Hi,
On 30 December 2016 at 20:07, Nigel <
nigel....@gmail.com> wrote:
> The Content-Type that the API currently returns for JSON indicates ISO
> 8859-1 which is apparently not allowed by the RFC for JSON content.
This is why the API does not at present claim the results are JSON :-)
I believe it uses “JS” in the documentation, and the Content-Type
header is “text/javascript”, not “application/json”.
> I am going to see if I can get the Servant library to accept it by creating
> a new MIME type for JSON received from this service but it would be good if
> people didn't have to, additionally it could be confusing some other
> libraries and causing decoding issues if they actually attempt to honour the
> charset and decode UTF8 data as ISO 8859-1.
I fully agree; do note the data *is* (for MP data) ISO-8859-1, e.g.

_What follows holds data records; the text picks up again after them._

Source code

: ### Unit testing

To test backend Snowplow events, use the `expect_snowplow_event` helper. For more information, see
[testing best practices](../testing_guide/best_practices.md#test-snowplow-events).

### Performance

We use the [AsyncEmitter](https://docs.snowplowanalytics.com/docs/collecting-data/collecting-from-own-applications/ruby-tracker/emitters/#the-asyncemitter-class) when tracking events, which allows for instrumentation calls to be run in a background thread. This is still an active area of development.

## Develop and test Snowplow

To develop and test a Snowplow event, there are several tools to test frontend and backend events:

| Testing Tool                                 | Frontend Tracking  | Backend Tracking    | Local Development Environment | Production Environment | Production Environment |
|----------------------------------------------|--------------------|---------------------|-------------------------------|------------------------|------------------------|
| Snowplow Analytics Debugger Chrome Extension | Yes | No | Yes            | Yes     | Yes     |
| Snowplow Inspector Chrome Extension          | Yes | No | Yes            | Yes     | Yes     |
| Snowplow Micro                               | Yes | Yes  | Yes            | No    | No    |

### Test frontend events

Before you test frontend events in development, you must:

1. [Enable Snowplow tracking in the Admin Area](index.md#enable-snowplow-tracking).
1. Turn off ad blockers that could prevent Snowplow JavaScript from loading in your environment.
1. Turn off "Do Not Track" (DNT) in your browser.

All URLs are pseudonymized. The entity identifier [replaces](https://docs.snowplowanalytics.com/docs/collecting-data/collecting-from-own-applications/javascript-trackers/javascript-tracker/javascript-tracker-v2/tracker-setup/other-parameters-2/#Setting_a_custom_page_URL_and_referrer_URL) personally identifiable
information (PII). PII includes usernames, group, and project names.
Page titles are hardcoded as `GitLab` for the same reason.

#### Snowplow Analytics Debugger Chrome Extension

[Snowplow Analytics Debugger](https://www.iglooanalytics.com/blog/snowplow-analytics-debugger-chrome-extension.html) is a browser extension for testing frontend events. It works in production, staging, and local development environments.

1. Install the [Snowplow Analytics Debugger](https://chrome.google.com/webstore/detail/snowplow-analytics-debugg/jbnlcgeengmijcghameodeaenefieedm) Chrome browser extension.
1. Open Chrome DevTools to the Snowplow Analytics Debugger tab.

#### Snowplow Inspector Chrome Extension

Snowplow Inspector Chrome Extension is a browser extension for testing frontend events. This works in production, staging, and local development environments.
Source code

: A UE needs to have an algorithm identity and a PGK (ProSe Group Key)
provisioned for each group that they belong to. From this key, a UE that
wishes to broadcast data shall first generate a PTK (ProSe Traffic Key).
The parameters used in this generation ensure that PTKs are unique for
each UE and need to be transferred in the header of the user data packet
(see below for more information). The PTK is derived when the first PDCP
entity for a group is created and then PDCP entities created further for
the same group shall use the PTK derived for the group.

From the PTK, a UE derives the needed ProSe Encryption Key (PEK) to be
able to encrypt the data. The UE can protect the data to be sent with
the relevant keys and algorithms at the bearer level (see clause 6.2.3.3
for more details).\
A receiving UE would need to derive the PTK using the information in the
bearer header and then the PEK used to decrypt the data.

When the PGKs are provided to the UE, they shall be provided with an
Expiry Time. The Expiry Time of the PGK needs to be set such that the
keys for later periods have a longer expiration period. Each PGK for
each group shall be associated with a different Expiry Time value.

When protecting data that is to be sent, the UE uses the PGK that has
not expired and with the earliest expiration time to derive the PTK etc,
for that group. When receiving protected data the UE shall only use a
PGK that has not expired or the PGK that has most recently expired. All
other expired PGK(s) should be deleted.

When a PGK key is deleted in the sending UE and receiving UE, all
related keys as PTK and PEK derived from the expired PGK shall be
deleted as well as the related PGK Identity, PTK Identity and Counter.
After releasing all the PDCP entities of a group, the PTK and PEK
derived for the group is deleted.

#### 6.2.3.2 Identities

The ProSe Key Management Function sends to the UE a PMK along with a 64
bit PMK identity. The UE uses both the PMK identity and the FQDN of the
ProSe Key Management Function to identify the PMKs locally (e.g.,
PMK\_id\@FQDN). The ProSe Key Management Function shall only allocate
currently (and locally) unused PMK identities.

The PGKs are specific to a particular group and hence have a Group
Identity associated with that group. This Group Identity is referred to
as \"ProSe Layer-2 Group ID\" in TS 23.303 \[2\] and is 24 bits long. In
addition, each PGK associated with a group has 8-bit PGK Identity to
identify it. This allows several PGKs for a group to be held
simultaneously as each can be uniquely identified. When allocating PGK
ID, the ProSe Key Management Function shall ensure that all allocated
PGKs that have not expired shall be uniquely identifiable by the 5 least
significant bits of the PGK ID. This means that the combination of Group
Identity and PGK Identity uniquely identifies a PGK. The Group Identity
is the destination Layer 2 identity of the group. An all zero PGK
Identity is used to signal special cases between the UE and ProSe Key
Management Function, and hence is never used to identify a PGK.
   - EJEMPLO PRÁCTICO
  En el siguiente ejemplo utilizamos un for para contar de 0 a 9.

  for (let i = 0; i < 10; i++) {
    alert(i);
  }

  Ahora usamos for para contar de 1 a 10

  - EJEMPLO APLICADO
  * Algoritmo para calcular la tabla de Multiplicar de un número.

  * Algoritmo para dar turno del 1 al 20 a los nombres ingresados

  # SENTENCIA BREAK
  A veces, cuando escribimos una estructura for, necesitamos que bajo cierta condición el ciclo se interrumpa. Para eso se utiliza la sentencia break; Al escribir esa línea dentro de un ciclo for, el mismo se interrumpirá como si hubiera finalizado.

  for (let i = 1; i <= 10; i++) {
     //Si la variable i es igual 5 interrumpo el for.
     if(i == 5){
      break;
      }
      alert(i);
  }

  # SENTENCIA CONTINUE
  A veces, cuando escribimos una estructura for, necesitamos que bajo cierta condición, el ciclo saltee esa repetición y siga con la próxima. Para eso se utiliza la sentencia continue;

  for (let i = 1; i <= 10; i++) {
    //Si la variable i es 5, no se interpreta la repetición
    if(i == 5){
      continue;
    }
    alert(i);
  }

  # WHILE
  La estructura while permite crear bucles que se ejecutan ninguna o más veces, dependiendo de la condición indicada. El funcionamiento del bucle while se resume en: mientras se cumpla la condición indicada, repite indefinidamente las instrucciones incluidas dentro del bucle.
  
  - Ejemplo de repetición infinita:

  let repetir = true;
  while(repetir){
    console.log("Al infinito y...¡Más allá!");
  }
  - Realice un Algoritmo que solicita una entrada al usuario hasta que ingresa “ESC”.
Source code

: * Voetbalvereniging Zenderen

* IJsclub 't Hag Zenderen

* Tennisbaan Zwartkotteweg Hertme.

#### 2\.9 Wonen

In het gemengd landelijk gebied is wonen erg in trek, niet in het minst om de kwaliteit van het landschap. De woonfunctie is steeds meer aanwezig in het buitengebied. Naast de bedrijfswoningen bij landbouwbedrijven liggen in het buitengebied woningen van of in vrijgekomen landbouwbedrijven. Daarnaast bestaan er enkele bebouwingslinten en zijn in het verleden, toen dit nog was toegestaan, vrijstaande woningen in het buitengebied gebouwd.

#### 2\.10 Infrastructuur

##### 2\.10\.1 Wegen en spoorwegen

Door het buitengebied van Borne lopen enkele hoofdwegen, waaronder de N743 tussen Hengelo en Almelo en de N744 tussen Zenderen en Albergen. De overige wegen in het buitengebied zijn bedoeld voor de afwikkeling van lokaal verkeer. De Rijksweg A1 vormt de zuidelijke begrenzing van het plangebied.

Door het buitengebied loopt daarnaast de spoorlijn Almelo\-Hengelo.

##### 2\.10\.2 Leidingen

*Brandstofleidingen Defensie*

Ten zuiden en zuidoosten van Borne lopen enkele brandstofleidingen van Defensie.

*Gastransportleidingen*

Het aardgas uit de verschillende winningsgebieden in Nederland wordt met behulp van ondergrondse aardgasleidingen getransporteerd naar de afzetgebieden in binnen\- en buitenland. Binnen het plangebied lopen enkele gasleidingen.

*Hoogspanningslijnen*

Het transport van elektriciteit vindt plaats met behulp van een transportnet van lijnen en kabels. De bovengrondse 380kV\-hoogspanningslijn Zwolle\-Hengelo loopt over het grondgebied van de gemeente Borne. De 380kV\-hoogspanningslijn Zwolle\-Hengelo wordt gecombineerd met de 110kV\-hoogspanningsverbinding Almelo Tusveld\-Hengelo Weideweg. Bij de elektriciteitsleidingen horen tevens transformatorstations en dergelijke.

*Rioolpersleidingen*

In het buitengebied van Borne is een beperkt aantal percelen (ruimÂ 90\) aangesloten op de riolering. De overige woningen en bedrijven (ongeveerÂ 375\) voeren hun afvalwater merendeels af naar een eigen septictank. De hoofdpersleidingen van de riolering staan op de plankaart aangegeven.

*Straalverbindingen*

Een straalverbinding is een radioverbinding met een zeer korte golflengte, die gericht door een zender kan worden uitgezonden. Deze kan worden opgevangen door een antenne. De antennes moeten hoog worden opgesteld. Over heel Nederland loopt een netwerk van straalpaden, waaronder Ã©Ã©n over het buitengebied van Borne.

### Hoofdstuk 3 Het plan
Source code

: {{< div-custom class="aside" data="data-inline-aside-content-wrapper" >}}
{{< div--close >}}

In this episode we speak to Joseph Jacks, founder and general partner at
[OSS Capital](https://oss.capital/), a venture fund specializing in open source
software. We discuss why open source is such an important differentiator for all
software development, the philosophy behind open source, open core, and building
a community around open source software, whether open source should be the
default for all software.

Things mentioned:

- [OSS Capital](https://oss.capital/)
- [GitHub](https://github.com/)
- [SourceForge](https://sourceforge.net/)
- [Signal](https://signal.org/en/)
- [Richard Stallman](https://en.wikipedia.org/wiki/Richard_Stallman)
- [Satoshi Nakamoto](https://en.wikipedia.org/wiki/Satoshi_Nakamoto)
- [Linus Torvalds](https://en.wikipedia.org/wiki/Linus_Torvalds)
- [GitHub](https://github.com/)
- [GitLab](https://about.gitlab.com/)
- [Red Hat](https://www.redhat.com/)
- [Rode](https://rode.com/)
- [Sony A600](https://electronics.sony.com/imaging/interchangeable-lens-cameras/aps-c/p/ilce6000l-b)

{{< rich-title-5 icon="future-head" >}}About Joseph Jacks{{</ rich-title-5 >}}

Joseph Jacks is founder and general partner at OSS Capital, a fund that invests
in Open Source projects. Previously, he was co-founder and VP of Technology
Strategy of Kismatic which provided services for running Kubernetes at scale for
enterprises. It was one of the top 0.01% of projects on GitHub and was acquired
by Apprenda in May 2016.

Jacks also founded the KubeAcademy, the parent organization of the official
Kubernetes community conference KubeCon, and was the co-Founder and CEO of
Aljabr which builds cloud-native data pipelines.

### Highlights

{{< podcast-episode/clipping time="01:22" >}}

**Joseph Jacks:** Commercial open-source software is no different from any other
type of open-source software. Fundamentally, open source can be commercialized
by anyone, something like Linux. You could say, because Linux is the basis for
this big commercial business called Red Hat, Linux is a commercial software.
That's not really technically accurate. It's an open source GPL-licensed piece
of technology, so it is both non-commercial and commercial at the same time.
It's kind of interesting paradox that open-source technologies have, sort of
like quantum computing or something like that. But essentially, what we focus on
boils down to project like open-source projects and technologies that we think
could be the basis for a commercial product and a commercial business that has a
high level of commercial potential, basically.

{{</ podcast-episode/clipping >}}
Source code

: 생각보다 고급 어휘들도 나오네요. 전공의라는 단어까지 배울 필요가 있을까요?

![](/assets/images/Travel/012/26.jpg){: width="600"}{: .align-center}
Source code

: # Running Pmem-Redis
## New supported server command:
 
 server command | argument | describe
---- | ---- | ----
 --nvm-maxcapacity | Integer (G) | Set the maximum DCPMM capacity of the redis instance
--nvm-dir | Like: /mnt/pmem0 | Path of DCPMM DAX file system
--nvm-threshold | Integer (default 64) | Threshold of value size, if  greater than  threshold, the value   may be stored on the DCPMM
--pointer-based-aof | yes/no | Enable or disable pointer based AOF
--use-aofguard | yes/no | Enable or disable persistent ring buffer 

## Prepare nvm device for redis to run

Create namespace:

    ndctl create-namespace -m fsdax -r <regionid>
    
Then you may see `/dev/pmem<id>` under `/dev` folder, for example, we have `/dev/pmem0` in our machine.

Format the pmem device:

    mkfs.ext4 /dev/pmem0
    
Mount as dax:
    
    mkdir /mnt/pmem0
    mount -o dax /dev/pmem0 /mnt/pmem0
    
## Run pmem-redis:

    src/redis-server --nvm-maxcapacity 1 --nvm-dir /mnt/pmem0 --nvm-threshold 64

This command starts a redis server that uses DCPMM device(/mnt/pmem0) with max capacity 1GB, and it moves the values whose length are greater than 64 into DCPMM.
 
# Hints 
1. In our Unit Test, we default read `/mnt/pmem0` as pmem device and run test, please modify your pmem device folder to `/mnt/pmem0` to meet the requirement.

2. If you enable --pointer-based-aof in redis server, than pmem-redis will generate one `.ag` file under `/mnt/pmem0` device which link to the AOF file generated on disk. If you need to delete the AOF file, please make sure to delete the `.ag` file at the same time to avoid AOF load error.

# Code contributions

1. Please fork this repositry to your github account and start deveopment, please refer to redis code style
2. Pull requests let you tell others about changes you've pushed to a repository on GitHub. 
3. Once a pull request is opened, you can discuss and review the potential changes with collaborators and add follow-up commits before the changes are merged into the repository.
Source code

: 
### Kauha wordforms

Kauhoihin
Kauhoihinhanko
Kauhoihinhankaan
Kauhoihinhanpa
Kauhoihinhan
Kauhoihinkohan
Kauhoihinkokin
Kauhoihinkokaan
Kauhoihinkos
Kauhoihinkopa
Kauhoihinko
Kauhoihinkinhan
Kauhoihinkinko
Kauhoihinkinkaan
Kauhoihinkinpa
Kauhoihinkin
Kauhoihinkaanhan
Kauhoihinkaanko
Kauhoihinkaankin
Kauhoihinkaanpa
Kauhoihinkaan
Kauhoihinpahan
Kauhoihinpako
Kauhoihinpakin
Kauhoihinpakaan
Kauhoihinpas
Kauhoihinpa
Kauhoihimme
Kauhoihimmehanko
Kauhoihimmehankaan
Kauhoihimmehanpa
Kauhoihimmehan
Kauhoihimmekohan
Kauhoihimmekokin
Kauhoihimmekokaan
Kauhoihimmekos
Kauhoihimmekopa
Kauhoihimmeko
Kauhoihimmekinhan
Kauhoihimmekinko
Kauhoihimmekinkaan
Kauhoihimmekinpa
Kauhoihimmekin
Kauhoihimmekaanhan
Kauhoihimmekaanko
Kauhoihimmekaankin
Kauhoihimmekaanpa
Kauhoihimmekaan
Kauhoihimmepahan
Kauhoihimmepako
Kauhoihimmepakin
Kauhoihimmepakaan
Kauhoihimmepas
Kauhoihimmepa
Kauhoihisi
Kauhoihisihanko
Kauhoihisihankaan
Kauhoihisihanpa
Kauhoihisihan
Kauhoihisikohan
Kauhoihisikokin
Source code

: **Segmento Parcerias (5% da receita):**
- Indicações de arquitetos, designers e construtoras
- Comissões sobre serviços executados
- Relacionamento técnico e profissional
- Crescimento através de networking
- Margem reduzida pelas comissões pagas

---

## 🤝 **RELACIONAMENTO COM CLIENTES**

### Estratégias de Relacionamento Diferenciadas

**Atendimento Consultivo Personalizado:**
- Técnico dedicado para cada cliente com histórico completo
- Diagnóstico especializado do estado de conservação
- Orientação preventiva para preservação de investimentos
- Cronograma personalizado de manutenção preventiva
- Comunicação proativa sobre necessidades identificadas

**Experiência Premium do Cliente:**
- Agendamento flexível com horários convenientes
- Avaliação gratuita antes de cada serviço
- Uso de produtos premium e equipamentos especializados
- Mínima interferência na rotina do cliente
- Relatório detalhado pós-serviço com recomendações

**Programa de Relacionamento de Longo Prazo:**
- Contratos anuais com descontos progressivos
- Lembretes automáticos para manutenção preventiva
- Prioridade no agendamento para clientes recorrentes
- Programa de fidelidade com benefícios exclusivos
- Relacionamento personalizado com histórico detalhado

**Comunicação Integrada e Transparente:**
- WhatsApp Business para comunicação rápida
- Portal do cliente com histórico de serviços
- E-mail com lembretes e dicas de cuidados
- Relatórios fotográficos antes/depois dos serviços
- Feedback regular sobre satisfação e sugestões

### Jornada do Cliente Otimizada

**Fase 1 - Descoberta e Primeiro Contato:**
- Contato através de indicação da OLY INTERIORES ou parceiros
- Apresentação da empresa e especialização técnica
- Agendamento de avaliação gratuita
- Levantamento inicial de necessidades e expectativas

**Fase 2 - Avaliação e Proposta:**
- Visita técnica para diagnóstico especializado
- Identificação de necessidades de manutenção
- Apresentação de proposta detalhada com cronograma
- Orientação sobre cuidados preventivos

see the output of getMP with id=11148 (constituency), or id=11863
(given name). So there shouldn’t be decoding issues if that is
honoured (though I would of course understand if a JSON library
refused to act on non-UTF-8 data). There are a tiny number of speeches
that do appear to have ISO-8859-1 or UTF-8 data, but those could be
classed as mistakes in either case – almost all special characters are
stored as HTML entities, which of course isn’t great either by any
means!
> If this was a conscious decision on the part of the maintainers I'd be
> interested to hear the reasoning.
It is only a conscious decision in so much as it is historic attrition
due to the age of the site and source data. It would obviously be
better if the output were in UTF-8 and it could therefore be true
JSON, but it is not currently so, we haven’t had the time to do
anything about it, and clearly no-one else has yet either :) Perhaps a
straightforward conversion before API output would be all that is
necessary for the API, rather than trying to solve it at a deeper
internal level (though I think the name/constituency source data is in
UTF-8, so that at least would hopefully not be complex).
ATB,
Matthew